> Requirement: Format the lines below as a Markdown table with two columns, Row and Line: number each row in Row and put the line in Line. Skip blank lines and leave out the pictures.

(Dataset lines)

━━━━━━━━

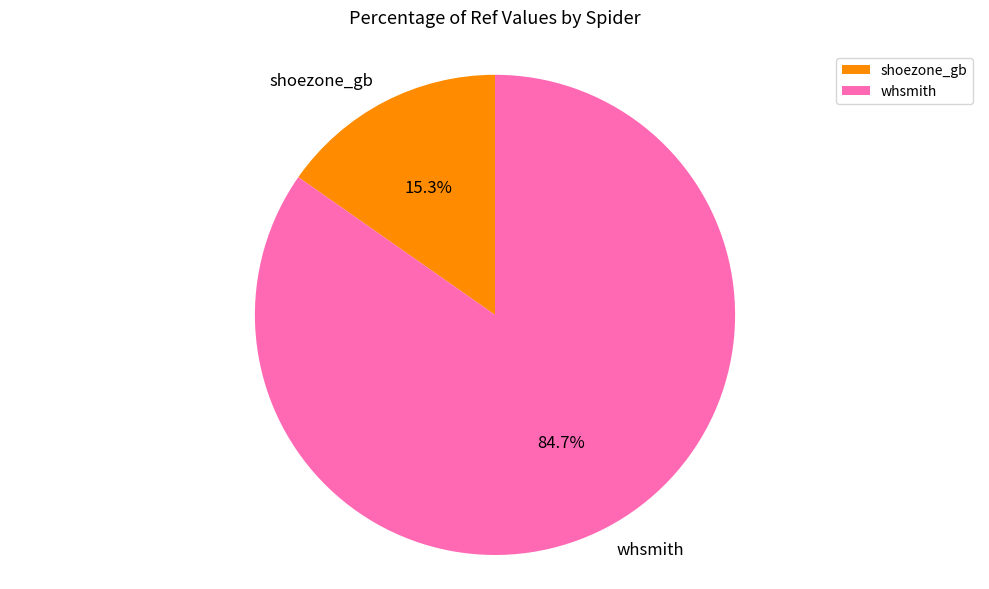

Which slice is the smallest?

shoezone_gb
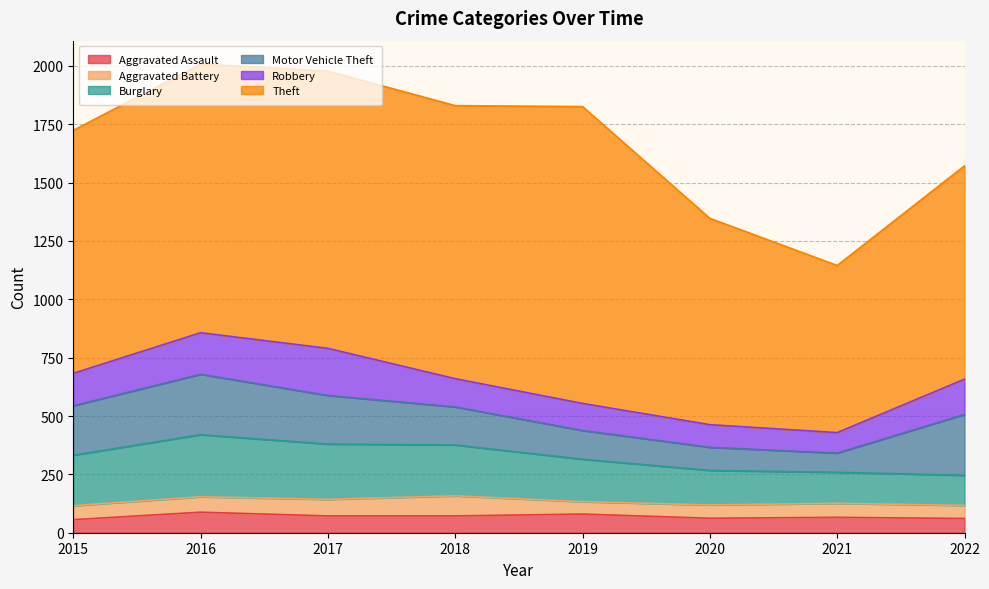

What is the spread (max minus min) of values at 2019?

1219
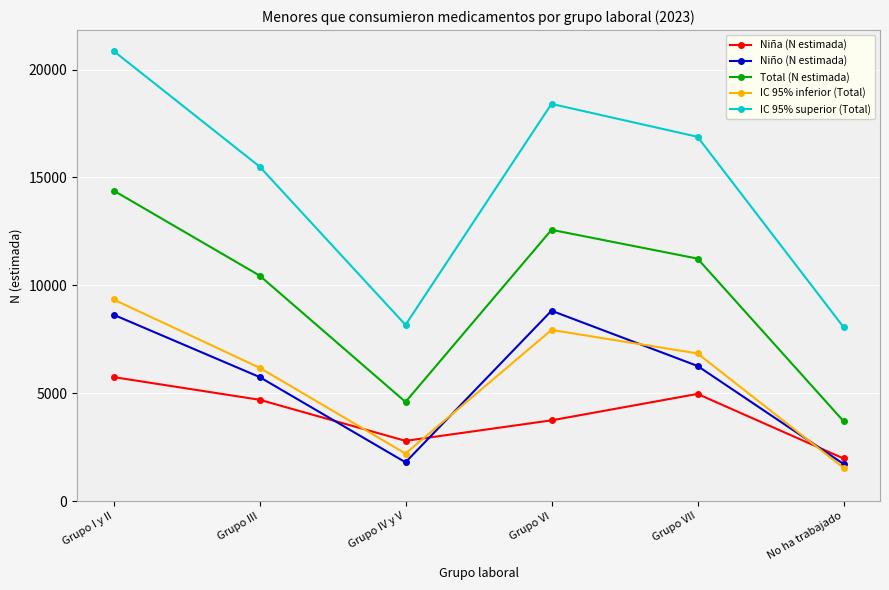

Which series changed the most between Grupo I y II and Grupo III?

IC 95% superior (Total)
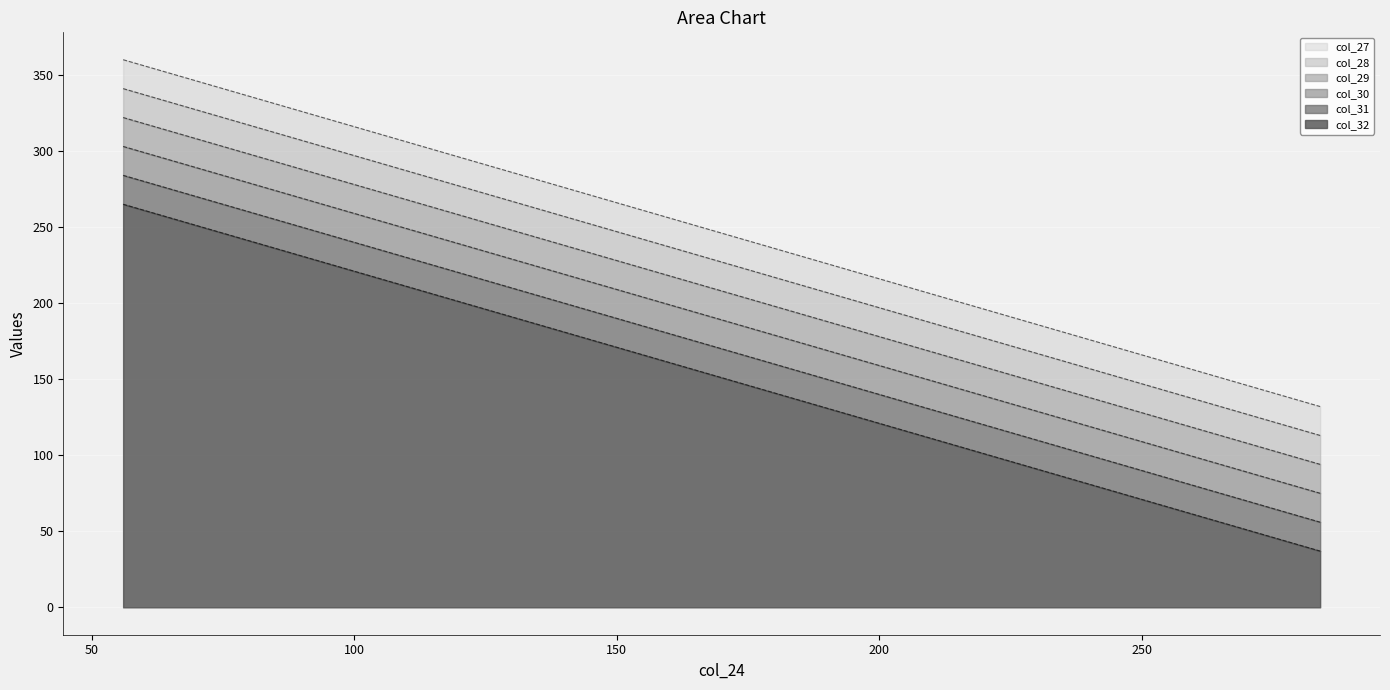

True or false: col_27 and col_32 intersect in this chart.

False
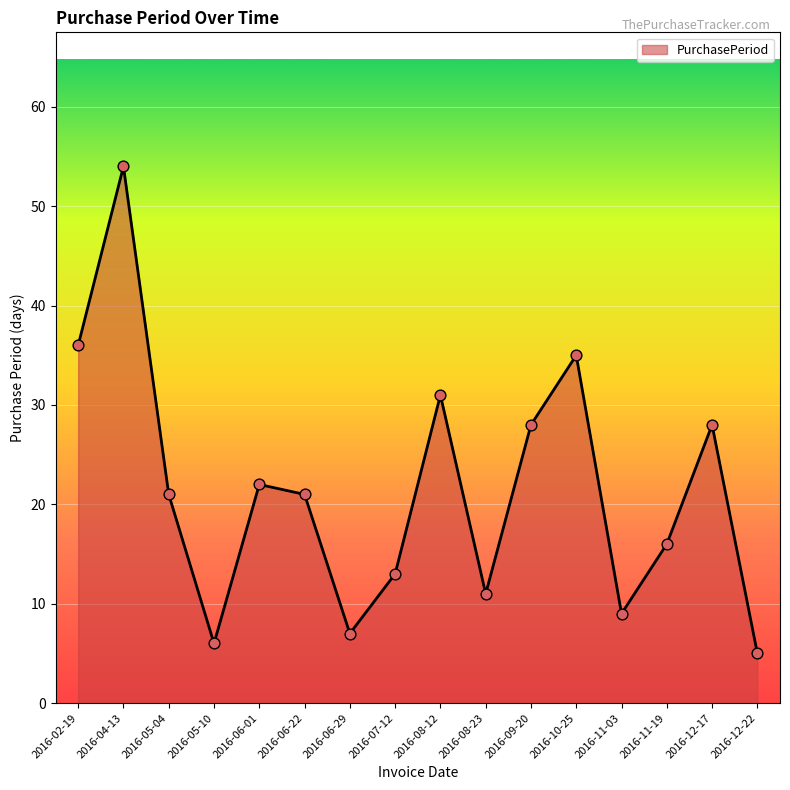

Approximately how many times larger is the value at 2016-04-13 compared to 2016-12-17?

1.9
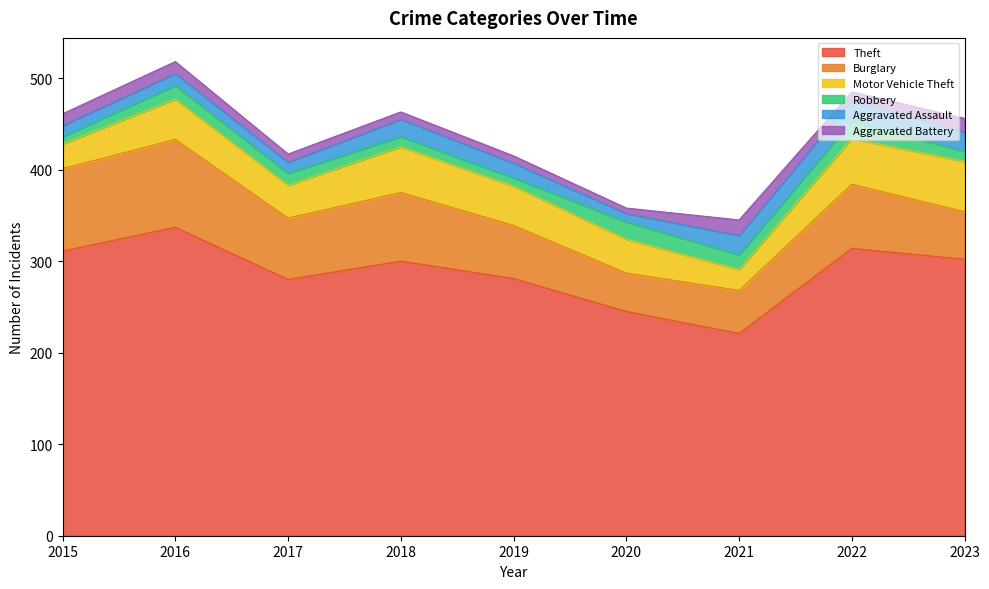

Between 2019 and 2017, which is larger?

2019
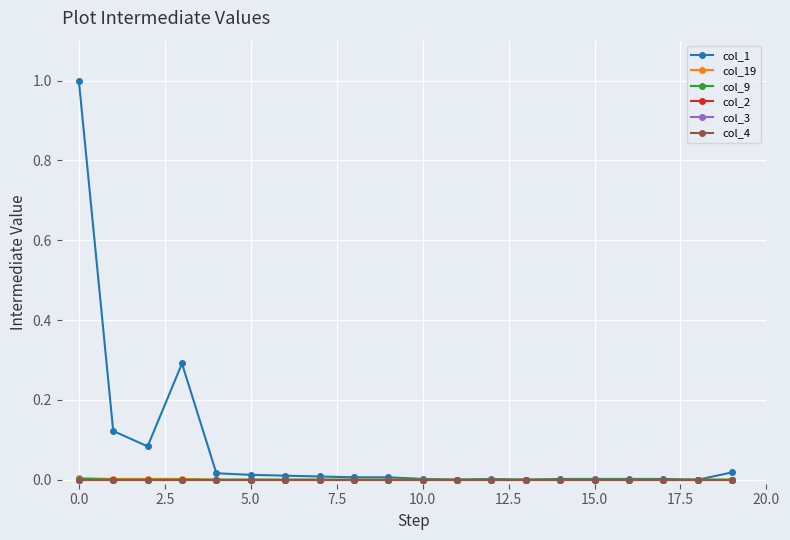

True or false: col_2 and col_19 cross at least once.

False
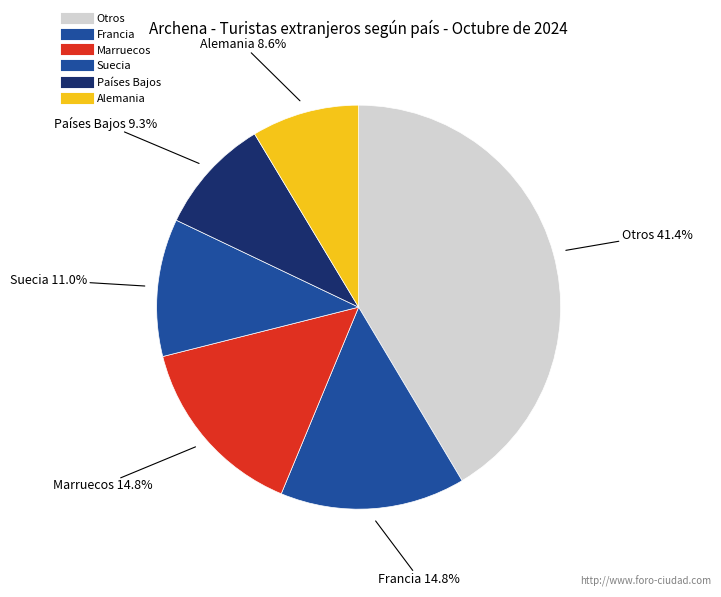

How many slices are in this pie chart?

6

━━━━━━━━

> Answer section:
| Row | Line |
|---|---|
| 1 | Which slice is the smallest? |
| 2 | shoezone_gb |
| 3 | What is the spread (max minus min) of values at 2019? |
| 4 | 1219 |
| 5 | Which series changed the most between Grupo I y II and Grupo III? |
| 6 | IC 95% superior (Total) |
| 7 | True or false: col_27 and col_32 intersect in this chart. |
| 8 | False |
| 9 | Approximately how many times larger is the value at 2016-04-13 compared to 2016-12-17? |
| 10 | 1.9 |
| 11 | Between 2019 and 2017, which is larger? |
| 12 | 2019 |
| 13 | True or false: col_2 and col_19 cross at least once. |
| 14 | False |
| 15 | How many slices are in this pie chart? |
| 16 | 6 |